We know what happened to Roy after the movie. What of the others? That dorky guy with centre-parted hair and a high voice became one of Bollywood’s biggest stars. Raina trained at the International Centre for Kathakali and taught at the National School of Drama. Raghubir Yadav, billed as ‘Cycle Cheapskate’, went on to become one of the greatest character actors of his generation. After directing Electric Moon in 2002, Krishen left the movies for a career as an environmentalist, writing the seminal Trees of Delhi. Producer Bobby Bedi coaxed life into tough-sell projects like Bandit Queen and Fire. And Himani Shivpuri, very funny as Annie’s girlfriend, became a popular TV star and movie bit player.
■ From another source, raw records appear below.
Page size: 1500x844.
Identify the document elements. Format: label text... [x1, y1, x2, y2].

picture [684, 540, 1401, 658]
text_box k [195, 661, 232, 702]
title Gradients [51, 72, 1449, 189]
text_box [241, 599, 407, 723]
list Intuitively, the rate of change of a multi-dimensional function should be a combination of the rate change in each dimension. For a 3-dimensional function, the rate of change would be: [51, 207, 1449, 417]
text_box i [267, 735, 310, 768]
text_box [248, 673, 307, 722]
Though there’s a grimy print up on YouTube, a proper DVD release would go some way in aiding the rediscovery and reassessment of Annie. Along with English, August (1994), it’s a precursor to the multiplex films that would pop up two decades later. There are theses waiting to be written on its place in the college film, slacker film, Delhi film and stoner film pantheons. But no matter how much one theorises about the film, its greatest pleasures will always be the incidental ones: the lo-fi instrumental covers of Beatles songs on the soundtrack; Annie calling out “Aa aa aa” to his beloved hen; a hard-won make-out session interrupted by a falling Ugandan in a yellow helmet. Like Roy’s breakthrough novel, In Which Annie Gives It Those Ones finds God in the little details. 


Unknown said...

Stumbled on this and your notes reflect my thoughts about this wonderful film. I saw it on its initial Doordarshan broadcast and thought about it for years until I had the chance to see it again on the grimy print you mention on Youtube. Today, typing the title again in Youtube i was delighted to see that someone has uploaded a cleaned up print of the film which he states is 'Digitally Remastered'. It was like watching the film again anew! Date of upload 24th July 2015.

a fan apart said...

Oh wow. Just saw it myself. You're right - this is like a new film. So strange. I wonder if Pradip knows about it.